Published On: Thu, May 28th, 2020

Just Imagine……

Letter - St Maarten News - People

Recently, businessman and political commentator, Michael J. Ferrier, wrote a letter to the editor asking “We are all in this together, right?” and in his article, he referenced an opinion piece published in the ANTILIAANS DAGBLAD by Aruban columnist Armand Hessels called Opinie Aruba: Stel je eens voor... With his permission, we have been asked to publish an English version of his column on our news site.

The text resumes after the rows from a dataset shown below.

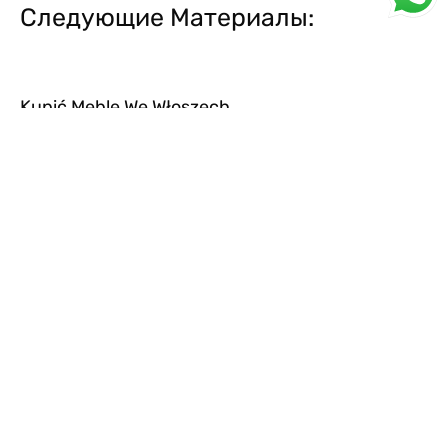
Следующие Материалы:
Kupić Meble We Włoszech
Na Futro W Rimini
Oferty Specjalne
Włochy W Miniaturze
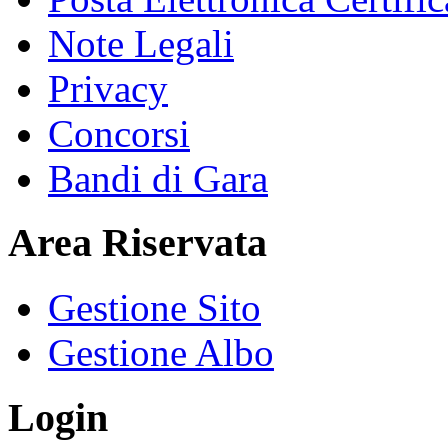
Note Legali
Privacy
Concorsi
Bandi di Gara
Area Riservata
Gestione Sito
Gestione Albo
Login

Imagine that you have studied hard and as a result enjoy a good salary. With this income, you bought a humble cunucu house and a fuel-efficient car and even have money to spare to do nice things or to save to hold you over when times are tough. And imagine that your younger brother who just turned 18, got a job and with his first pay-check immediately buys a Hummer which uses 100 florin fuel in three days. You don’t think that this is wise, but…. your brother is an ‘adult’ and does not tolerate your meddling in his affairs. A little later he buys a two-story home with a big garden and a pool. He employs a cleaning lady and a gardener. He sends his two kids to the International School. That brings him to the end of his tether financially, a large part of his pay-check is practically completely spent within 5 days covering all these costs. He has just enough left to buy food. Your advice to lower his spending by getting a cheaper car and house, have less staff and a less expensive school is met with outrage: ….. that never!!!!

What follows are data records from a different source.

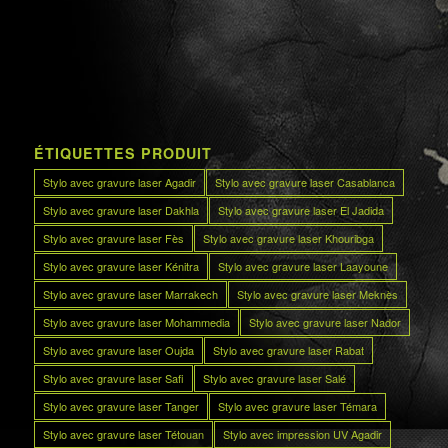
ÉTIQUETTES PRODUIT
Stylo avec gravure laser Agadir
Stylo avec gravure laser Casablanca
Stylo avec gravure laser Dakhla
Stylo avec gravure laser El Jadida
Stylo avec gravure laser Fès
Stylo avec gravure laser Khouribga
Stylo avec gravure laser Kénitra
Stylo avec gravure laser Laayoune
Stylo avec gravure laser Marrakech
Stylo avec gravure laser Meknès
Stylo avec gravure laser Mohammedia
Stylo avec gravure laser Nador
Stylo avec gravure laser Oujda
Stylo avec gravure laser Rabat
Stylo avec gravure laser Safi
Stylo avec gravure laser Salé
Stylo avec gravure laser Tanger
Stylo avec gravure laser Témara
Stylo avec gravure laser Tétouan
Stylo avec impression UV Agadir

In the meantime, the Hummer has a serious technical defect and requires a substantial revision. His house requires substantial maintenance, the sewage broke down and his staff wants a raise. Together with the school fees for his kids, this means that he is in financial dire straits. Imagine that your brother in his predicament comes to ask you for help. What do you do? Would you help him with your hard-earned savings because he is your little brother? I don’t think so! Who helps someone financially who maintains a lifestyle which everybody knows cannot be carried? So you refuse to help as long as your brother does not choose a more humble lifestyle.

Your dear brother then goes to the bank and succeeds to get new personal loans. But with the additional interest payments, he sinks deeper in debt. The debt burden eventually becomes so heavy that even more desperate this time he comes to ask your help. You want to, but again under your “old” conditions. And again, he refuses….., as a result of which the situation escalates further.

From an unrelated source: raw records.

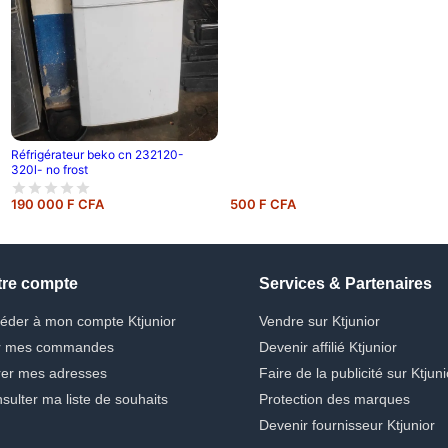
Réfrigérateur beko cn 232120-
320l- no frost
190 000 F CFA
500 F CFA
tre compte
Services & Partenaires
éder à mon compte Ktjunior
Vendre sur Ktjunior
r mes commandes
Devenir affilié Ktjunior
er mes adresses
Faire de la publicité sur Ktjuni
sulter ma liste de souhaits
Protection des marques
Devenir fournisseur Ktjunior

Until there is a crisis and he loses his job and his income. He cannot pay the interest and repayment of the debt to the banks and is not able to get a new loan. In total desperation, he knocks on your door again for help. What do you do? Of course, you help him as a brother, ….. but you too are affected by the crisis and have to get by with less income. So you help him under but the sole condition, that he finally and immediately executes all the advice that you (?) repeated year after year without delay. And indeed ……. your brother chooses to take it, not leave it.

And imagine now that you are the Netherlands and that your headstrong brother is Aruba. And imagine that you have warned your brother all those years and given advice which also other friends of his have done. For Aruba, these friends were the Council of Advice, the Central Audit Service, the Algemene Rekenkamer, the Central Bank, de Comision Financiero, the National Commission on Public Finance, the International Monetary Fund, etc…. All that good and expensive (!) advice which structurally have been relegated to the trash bin by our successive governments. The result of this is shown amongst others by the totally derailed government finances, failing social services, education, and the fight against crime, infrastructure, and severe damage to the environment.

Then it is not too hard to imagine that just as the little brother has to take big steps to ‘survive’, Aruba also has to take necessary steps and lower its costs drastically if it wants to be considered for financial assistance to survive. It is then inconceivable that groups within the community, however important, can get a rain check for these adjustments. In the end, many in Aruba carry a co-responsibility for the current financial-economic situation, even if this was by opportunistic voting behavior and the chase for preferential treatment. And the complaint of politicians that our ‘autonomy’ is violated by the severe conditions, should not be aimed at the big brother, but to the small ‘adult’ brother who never even wanted to listen to the advice of his best friends.

Armand Hessels is the founder and chairman of the Foundation Good Governance Aruba (Stichting Deugdelijk Bestuur Aruba).